What is required: Would you please transcribe, exactly as written, the lines of the entries below starting at the one that holds "265 131 4410" and ending at the one that holds "506 246 32938", both included?

Stored data:
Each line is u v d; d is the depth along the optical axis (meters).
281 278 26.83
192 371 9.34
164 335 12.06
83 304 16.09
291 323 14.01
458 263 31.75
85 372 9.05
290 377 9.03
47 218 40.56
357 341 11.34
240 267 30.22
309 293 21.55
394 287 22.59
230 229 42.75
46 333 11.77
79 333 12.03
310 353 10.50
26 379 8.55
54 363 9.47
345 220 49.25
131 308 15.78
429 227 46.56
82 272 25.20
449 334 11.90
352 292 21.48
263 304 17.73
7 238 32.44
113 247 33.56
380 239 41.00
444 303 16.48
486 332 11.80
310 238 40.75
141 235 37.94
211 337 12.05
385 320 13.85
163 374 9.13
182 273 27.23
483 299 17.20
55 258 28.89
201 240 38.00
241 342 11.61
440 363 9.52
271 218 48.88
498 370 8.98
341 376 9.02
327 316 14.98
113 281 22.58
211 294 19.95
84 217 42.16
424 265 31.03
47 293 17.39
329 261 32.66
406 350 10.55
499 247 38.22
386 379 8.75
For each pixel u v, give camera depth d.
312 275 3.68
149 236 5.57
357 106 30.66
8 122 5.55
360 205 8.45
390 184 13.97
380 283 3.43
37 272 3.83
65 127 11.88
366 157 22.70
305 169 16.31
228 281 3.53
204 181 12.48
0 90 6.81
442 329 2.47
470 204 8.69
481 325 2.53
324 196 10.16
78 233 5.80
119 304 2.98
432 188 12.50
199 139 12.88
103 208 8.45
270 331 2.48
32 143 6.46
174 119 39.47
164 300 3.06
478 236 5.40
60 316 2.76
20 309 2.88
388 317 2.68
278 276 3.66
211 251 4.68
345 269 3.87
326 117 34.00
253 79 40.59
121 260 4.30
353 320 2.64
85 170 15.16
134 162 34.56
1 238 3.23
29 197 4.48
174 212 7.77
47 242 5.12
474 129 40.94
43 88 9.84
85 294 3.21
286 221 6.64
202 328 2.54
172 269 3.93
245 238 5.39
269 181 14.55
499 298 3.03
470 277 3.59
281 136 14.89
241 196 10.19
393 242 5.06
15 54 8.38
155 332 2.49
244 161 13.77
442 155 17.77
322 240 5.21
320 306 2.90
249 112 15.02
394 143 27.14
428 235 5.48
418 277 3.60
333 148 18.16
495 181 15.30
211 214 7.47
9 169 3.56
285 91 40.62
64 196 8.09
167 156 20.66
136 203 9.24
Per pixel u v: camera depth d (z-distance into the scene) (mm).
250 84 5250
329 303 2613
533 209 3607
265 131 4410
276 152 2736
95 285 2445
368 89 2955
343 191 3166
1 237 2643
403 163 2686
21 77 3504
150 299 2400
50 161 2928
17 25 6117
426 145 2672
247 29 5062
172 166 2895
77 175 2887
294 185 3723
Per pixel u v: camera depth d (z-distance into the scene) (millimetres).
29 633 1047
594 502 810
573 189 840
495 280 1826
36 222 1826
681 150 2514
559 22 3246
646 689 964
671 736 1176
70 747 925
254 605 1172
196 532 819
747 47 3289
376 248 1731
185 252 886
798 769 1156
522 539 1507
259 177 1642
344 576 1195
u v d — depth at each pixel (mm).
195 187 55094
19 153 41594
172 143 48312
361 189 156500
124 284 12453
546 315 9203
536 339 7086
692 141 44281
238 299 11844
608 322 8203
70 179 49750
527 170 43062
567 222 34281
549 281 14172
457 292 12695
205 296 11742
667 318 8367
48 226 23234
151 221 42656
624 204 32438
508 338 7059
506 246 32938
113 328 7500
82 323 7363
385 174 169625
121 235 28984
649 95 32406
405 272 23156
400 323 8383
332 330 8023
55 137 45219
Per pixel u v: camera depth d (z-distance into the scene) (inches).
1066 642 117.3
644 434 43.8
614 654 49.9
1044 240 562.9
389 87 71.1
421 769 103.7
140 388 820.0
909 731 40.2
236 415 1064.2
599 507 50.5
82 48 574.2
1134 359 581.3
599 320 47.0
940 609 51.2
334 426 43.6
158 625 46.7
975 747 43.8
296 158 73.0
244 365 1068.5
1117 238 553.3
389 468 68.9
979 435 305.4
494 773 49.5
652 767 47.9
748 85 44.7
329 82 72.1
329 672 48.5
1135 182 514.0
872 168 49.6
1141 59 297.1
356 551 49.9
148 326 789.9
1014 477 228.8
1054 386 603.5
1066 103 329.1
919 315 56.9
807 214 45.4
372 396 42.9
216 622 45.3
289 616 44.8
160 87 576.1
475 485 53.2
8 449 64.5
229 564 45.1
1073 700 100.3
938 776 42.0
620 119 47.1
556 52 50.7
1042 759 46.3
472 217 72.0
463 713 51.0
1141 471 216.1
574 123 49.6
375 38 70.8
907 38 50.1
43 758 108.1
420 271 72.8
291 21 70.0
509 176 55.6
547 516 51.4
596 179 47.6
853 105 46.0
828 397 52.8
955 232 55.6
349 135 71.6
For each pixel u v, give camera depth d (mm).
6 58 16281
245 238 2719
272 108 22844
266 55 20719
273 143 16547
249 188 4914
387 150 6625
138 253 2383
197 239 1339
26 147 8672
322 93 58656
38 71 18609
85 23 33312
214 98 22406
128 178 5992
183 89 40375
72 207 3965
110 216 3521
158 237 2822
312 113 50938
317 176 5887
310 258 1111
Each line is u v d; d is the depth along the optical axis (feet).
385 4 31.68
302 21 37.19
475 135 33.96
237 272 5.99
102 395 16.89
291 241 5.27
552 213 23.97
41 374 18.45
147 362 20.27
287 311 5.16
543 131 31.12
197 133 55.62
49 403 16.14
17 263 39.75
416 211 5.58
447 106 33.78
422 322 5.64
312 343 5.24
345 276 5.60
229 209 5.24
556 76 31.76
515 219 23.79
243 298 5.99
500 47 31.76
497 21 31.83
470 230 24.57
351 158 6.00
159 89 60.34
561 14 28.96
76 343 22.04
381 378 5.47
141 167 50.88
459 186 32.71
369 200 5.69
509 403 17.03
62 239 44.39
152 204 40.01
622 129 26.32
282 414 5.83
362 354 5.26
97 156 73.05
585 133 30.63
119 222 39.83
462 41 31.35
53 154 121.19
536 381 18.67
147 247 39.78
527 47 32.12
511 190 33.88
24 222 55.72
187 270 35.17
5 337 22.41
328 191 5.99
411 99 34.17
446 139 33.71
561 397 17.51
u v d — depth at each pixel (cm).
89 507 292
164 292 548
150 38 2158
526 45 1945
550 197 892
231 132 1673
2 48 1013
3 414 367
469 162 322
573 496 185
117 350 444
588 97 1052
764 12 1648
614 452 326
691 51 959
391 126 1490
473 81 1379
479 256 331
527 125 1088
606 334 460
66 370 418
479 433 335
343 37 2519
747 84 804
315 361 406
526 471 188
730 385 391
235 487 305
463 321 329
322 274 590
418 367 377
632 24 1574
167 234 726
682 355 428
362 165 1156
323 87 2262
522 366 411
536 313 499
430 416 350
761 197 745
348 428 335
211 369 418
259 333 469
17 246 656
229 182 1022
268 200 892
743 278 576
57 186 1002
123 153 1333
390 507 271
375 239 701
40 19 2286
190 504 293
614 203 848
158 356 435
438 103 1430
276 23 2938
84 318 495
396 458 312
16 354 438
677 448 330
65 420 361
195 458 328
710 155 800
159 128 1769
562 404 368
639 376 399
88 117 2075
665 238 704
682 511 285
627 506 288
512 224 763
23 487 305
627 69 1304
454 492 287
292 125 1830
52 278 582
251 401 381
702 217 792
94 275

Completed task:
265 131 4410
276 152 2736
95 285 2445
368 89 2955
343 191 3166
1 237 2643
403 163 2686
21 77 3504
150 299 2400
50 161 2928
17 25 6117
426 145 2672
247 29 5062
172 166 2895
77 175 2887
294 185 3723
Per pixel u v: camera depth d (z-distance into the scene) (millimetres).
29 633 1047
594 502 810
573 189 840
495 280 1826
36 222 1826
681 150 2514
559 22 3246
646 689 964
671 736 1176
70 747 925
254 605 1172
196 532 819
747 47 3289
376 248 1731
185 252 886
798 769 1156
522 539 1507
259 177 1642
344 576 1195
u v d — depth at each pixel (mm).
195 187 55094
19 153 41594
172 143 48312
361 189 156500
124 284 12453
546 315 9203
536 339 7086
692 141 44281
238 299 11844
608 322 8203
70 179 49750
527 170 43062
567 222 34281
549 281 14172
457 292 12695
205 296 11742
667 318 8367
48 226 23234
151 221 42656
624 204 32438
508 338 7059
506 246 32938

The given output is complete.